Que ce soit les dispositifs pour améliorer l’agriculture (Drone, robots) ou de nouvelles sources d’alimentation à l’instar des insectes, le secteur de production agricole est lui aussi en phase de réinvention.

Des opportunités et des tendances

Après des débuts en fanfare et quelques faillites, le secteur FoodTech arrive à une phase de maturité. S’ils captent la majorité des investissements, les services de livraison marquent le pas et les investisseurs appréhendent plus justement le potentiel du secteur. Une appréhension aussi dictée par les difficultés des grands distributeurs et des exigences croissantes des consommateurs. Le tout couplé à une accélération de certaines technologies à l’instar de la blockchain pour la traçabilité et la logistique ou encore l’essor de l’intelligence artificielle. L’autre combat se situe aussi sur le remplacement de la viande par des artefacts à base de plante propulsée par des entreprises comme Nestlé, Tyson Food, mais aussi BeyondMeat récemment côtée en Bourse ou encore l’insertion de composants à base d’insectes.
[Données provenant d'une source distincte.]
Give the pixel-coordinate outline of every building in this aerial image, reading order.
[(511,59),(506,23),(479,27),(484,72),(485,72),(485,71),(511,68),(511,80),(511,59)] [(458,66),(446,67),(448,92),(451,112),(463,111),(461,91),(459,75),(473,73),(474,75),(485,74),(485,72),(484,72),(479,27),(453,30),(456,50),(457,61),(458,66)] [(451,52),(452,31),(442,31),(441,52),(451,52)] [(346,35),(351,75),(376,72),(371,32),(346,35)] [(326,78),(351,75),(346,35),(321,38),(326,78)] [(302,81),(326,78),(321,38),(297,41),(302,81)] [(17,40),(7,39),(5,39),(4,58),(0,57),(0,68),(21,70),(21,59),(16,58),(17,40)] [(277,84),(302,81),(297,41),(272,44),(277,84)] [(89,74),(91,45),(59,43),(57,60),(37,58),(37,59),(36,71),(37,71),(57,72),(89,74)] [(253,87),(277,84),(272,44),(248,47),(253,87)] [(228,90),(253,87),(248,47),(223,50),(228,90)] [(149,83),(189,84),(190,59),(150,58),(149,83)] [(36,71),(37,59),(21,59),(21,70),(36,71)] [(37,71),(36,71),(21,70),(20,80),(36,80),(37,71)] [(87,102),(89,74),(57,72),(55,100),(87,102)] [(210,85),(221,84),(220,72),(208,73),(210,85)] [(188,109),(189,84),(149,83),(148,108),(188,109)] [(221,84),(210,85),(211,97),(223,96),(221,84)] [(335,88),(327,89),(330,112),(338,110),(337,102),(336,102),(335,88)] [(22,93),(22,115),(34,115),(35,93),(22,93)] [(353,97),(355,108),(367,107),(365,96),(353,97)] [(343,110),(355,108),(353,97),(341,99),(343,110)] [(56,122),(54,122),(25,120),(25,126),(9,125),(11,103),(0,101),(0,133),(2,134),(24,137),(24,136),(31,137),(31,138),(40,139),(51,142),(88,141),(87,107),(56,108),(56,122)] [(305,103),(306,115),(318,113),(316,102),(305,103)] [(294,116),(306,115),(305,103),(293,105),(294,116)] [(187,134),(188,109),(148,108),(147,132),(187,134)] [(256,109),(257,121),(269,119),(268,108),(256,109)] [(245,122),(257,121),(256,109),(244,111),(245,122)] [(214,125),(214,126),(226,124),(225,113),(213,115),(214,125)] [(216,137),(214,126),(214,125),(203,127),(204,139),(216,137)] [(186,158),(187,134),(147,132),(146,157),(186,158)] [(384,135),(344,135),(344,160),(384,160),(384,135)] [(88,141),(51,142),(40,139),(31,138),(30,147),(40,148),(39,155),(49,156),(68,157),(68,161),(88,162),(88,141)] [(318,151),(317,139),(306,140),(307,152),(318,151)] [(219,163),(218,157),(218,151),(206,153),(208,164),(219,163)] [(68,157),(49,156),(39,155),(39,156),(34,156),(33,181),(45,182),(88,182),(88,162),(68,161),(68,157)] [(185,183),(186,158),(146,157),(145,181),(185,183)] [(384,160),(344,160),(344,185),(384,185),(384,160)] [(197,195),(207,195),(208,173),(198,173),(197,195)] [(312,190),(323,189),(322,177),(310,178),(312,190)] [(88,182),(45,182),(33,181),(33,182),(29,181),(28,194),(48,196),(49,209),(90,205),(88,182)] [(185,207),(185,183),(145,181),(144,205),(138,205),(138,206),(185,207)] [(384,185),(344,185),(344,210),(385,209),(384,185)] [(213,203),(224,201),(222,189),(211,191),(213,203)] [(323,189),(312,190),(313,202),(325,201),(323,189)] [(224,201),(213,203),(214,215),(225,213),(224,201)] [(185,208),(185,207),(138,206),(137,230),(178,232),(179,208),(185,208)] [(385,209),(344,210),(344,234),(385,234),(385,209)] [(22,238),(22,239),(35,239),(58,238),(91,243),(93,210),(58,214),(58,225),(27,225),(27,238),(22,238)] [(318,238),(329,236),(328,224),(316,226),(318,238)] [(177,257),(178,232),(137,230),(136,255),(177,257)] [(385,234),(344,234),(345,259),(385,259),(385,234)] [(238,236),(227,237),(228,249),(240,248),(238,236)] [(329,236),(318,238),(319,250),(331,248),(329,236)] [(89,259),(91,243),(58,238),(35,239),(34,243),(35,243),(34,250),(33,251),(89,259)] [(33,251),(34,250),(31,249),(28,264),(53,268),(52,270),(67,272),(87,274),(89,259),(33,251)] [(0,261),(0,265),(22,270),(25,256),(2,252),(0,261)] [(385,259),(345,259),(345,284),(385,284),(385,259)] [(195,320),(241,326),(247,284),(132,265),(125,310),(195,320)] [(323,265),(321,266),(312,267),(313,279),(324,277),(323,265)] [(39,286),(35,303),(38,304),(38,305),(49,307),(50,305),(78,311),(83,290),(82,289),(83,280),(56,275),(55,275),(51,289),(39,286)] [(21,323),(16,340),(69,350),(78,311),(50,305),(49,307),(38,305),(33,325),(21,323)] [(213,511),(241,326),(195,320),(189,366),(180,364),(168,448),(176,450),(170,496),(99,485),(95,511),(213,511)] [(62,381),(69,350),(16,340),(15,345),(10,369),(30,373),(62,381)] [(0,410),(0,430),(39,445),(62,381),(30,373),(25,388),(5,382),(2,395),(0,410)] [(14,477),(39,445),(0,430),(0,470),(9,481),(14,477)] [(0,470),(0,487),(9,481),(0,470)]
Toutefois, cette effervescence profite assez peu à la France, nation pourtant agricole et à la forte culture culinaire. Avec 176 levées de fonds en France en 2018, la valeur de ces levées porte sur de faibles montants, seuls trois ont été au-delà des 20 M€. Une collaboration entre industries IAA et startups pourraient sans doute pallier ce déficit. Les enjeux sociétaux et financiers sont là et la faible part de la FoodTech sur le marché global de l’alimentation ne pourra que croître. À suivre.